Descoroçoamento (s)
Nada nesta vida é garantido. Se respiro agora enquanto escrevo , é porque o meu coração ainda não se cansou de mim, mas daqui a algum tempo, sabe-se lá, pode chegar á conclusão que o meu peito já não lhe serve de abrigo e num rasgo de sensatez abrir de par em par as portas do silêncio perpétuo.
Os meus olhos sentem-se velhos; já não conseguem procurar da mesma forma as cores que habitam ao meu redor, e sobretudo ,já não têm paciência para brincar com os raios de luz que dantes escorriam pelos meus dedos ,como crianças traquinas.
Cansa-se-me a vontade e o desamor instala-se.
Morro-me a cada dia que passa, conscientemente.
E se empresto alguma poesia ás palavras, não é porque queira impregná-las de beleza , mas sim, porque desse modo, a mágoa provoca menos danos e por algum tempo ,consigo direcionar a minha letargia para um limbo emocional.
Os dias são todos opacos, não recebem a luz do sol e definham em ambiguidades.
Tic tac tic tac….impassivelmente , o relógio conducente da minha vida , perscrute o caminho por mim percorrido.
Na maior parte das vezes não me apetece ser cordial, para isso teria que ser fementida, se bem que muitas vezes recorro a frases destituídas de emoção.
O meu desejo, amiudadamente, é aniquilar aquelas alminhas bigúmeas, que subtilmente esventram os sonhos alheios, com doses controladas de sorrisos.
Mas claro, vivo num mundo de contradições, de desvios intencionais e se por um lado abomino a generalidade das pessoas, por outro há em mim uma curiosidade quase naïf de encontrar pessoas que primem pela diferença.
Gosto da nobreza de carácter, da força que vem das certezas e das convicções.
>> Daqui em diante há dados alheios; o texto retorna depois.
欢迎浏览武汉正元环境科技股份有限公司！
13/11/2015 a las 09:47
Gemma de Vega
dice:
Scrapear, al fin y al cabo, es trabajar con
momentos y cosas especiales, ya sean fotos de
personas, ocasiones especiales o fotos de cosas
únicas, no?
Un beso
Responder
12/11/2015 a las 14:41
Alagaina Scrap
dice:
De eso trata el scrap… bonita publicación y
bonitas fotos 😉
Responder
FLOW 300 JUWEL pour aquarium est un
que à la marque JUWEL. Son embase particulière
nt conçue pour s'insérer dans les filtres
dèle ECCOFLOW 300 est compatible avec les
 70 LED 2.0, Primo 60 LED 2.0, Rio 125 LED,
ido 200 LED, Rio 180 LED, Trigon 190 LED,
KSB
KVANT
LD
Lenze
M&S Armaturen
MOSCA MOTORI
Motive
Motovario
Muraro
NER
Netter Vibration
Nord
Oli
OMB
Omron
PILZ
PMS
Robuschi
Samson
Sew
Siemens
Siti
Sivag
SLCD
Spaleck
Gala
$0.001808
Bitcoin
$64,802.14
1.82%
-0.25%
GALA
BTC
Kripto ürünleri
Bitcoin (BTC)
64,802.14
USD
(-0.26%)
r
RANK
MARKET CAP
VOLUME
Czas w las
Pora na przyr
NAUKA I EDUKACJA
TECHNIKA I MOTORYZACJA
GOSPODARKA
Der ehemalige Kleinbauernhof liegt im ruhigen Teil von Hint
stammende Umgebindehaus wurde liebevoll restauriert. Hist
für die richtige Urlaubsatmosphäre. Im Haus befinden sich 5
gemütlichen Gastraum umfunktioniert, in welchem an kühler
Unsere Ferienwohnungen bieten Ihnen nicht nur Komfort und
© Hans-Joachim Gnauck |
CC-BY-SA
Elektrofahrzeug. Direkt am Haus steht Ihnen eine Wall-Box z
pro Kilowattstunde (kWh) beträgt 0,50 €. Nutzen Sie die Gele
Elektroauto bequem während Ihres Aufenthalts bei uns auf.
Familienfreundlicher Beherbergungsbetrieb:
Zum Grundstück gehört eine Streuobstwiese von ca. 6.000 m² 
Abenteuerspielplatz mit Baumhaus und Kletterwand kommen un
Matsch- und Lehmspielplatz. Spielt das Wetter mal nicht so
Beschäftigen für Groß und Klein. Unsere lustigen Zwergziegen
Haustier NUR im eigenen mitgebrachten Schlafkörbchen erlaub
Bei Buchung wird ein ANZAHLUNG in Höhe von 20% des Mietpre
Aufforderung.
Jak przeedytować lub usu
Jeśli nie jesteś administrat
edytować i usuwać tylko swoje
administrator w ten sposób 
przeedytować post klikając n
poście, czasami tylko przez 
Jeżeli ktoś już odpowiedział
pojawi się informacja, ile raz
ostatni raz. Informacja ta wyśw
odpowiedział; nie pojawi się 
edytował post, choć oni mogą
Gosto de pessoas genuínas. Pessoas que transformam os medos em dádivas e que crescem para o mundo. Gosto de pessoas loucas, que vislumbram no nada inúmeros caleidoscópios.
Cansam-me as pessoas trajadas ostencivamente de boas intenções, normalmente subjaz qualquer coisa de fanático, mais rídiculo que assustador, no meu ponto de vista.
Cansam-me as pessoas cuja teoria suplanta em quantidades desmesuradas a realidade dos dias que correm, imperturbáveis a todos e quasquer condicionamentos externos.
Cansam-me as pessoas que cujas opiniões convergem para um funil , descambando inexoravelmente para um lamaçal de sofrimentos alheios.
Cansam-me as pessoas tacanhas , que com as suas asas de plástico cruzam os céus da ignomínia, defecando palavras vãs para a imensidão de almas alcatroadas.
Cansam-me as pessoas obtusamente convictas das suas verdadezinhas humanitárias, sempre com opinião formada em relação aos “pobrezinhos” e etnias minoritárias, tomando-lhes as dores, teoricamente aconchegando-os no regaço, sabendo eu, por experiência própria que muitas destas alminhas caridosas não passam de tartuffes.
Cansam-me as pessoas excessivamente sorridentes , penso sempre se não terão por ventura alguma espécie de tumefação purulenta em lugar do coração, que lhes tolde os músculos faciais e impeça de variar a expressividade no rosto.
Justiça…ok…é o quê??Sempre entendi a justiça como elemento fulcral, numa engrenagem complexa , indissociável com a equidade, uma parceria forte e fecunda, no entanto atrevo-me a dizer que dado o que me é dado a observar, tenho que substitui-la por iniquidade. A justiça, afinal, sendo que tem vontade própria e cavalga à solta e sem freio ,decidiu eximir-se da sua real função e fazer um pacto sem termo, com a iniquidade. E não é que ganha força motriz neste mundo de estrábicos emocionais?
Por todo o lado e estrategicamente posicionados, intelectualóides opinam sobre os mais distintos assuntos,com aquelas carinhas indistintas e as palavrinhas serpenteadas , que no cômputo geral não querem dizer absolutamente nada,mas que são escutadas atentamente por outros tantos intelectualóides, que com ar de entendidos anuem com as cabecinhas reluzentes de tanta pertinácia.
Inventem-se novas pessoas,reinventem-se outras tantas e tenho a certeza que um dia,viver será uma dádiva e não um quase permanente martírio.